Install drivers on the cloud server with the GPU
These are instructions with an example of installing drivers on a cloud server that is created from a pre-built Ubuntu 24.04 LTS 64-bit image.
You must install drivers for NVIDIA® GPUs on a cloud server with the GPU for stable operation.
If you have created a cloud server from a pre-built GPU-optimized image, the drivers are already installed, no additional installation is required. GPU-optimized pre-built images:
- Ubuntu 24.04 LTS 64-bit GPU driver;
- Ubuntu 24.04 LTS 64-bit CUDA 11.8 Docker;
- Ubuntu 24.04 LTS 64-bit CUDA 12.8 Docker;
- Ubuntu 22.04 LTS 64-bit GPU driver;
- Ubuntu 22.04 LTS 64-bit CUDA 11.8 Docker;
- Ubuntu 22.04 LTS 64-bit CUDA 12.8 Docker;
- Data Science VM (Ubuntu 22.04 LTS 64-bit);
- Data Analytics VM (Ubuntu 22.04 LTS 64-bit).
Install drivers
-
Install the
ubuntu-drivers-common
package:sudo apt install -y ubuntu-drivers-common alsa-utils
-
Check out the recommended driver version:
sudo ubuntu-drivers devices
A list of versions will appear in the response. The recommended version will be marked as
recommended
. Copy the recommended version.Example for NVIDIA® Tesla T4 GPU with recommended version
nvidia-driver-550
:== /sys/devices/pci0000:00/0000:00:06.0 ==
modalias : pci:v000010DEd00001EB8sv000010DEsd000012A2bc03sc02i00
vendor : NVIDIA Corporation
model : TU104GL [Tesla T4]
manual_install: True
driver : nvidia-driver-450-server - distro non-free
driver : nvidia-driver-535-server - distro non-free
driver : nvidia-driver-470-server - distro non-free
driver : nvidia-driver-470 - distro non-free
driver : nvidia-driver-550 - third-party non-free recommended
driver : nvidia-driver-418-server - distro non-free
driver : xserver-xorg-video-nouveau - distro free builtin -
Optional: verify that the selected driver version is higher than the minimum compatible version for the cloud server GPU architecture:
sudo apt-cache search nvidia-driver-*
A list of compatible driver versions will appear in the response. To see the GPU architecture, see the Create a Cloud Server with a GPU instructions, and to see if the driver version and architecture match, see the CUDA Compatibility instructions in the NVIDIA® CUDA Compatibility documentation.

• **DATA RECORDS**:
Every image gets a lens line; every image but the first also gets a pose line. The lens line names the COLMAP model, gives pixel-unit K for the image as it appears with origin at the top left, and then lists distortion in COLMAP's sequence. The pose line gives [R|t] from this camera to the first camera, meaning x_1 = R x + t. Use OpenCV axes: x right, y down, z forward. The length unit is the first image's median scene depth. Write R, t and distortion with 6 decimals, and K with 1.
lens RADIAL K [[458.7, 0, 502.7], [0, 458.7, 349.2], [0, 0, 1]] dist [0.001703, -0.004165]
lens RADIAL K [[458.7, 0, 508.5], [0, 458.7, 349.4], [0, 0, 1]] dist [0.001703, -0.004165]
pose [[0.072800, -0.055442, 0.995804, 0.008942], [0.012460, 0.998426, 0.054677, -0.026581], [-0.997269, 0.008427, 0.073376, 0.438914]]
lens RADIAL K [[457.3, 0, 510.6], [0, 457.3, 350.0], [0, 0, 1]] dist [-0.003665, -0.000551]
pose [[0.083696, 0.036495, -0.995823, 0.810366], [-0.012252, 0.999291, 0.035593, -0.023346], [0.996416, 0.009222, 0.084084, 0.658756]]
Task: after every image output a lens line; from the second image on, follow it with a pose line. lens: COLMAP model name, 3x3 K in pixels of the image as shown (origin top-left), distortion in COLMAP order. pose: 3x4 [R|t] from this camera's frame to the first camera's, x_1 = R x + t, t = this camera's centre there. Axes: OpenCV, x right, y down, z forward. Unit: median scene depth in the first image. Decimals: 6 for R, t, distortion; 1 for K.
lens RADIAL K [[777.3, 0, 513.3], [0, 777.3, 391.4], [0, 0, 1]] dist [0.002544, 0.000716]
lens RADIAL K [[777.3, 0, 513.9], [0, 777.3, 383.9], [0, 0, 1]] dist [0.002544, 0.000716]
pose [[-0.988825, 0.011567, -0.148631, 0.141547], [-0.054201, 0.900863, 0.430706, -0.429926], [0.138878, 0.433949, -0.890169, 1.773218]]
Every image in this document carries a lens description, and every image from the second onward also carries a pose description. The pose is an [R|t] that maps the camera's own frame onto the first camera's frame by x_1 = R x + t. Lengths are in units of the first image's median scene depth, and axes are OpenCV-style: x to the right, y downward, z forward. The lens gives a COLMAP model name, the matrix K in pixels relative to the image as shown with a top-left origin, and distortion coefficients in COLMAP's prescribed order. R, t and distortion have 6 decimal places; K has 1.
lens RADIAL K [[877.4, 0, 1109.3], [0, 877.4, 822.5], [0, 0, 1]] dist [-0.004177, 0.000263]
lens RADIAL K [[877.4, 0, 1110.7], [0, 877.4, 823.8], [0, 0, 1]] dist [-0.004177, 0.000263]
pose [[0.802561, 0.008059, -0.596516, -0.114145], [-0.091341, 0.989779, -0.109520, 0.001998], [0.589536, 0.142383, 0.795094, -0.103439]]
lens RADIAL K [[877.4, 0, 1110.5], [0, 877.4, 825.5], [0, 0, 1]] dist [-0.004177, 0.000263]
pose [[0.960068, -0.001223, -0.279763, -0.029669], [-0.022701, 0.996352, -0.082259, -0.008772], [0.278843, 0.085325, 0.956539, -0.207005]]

• **QUESTIONS TO ANSWER**:
- A) In the Tesla T4 example from the GPU driver instructions, which driver version is marked as recommended?
- B) Please retype the entries, beginning at their first line and stopping after the line that contains "349.2], [0, 0, 1]] dist [0.001703, -0.004165]".
The GPU driver instructions and the entries are unrelated material.

• **REPLIES**:
- A) nvidia-driver-550

- B)
Every image gets a lens line; every image but the first also gets a pose line. The lens line names the COLMAP model, gives pixel-unit K for the image as it appears with origin at the top left, and then lists distortion in COLMAP's sequence. The pose line gives [R|t] from this camera to the first camera, meaning x_1 = R x + t. Use OpenCV axes: x right, y down, z forward. The length unit is the first image's median scene depth. Write R, t and distortion with 6 decimals, and K with 1.
lens RADIAL K [[458.7, 0, 502.7], [0, 458.7, 349.2], [0, 0, 1]] dist [0.001703, -0.004165]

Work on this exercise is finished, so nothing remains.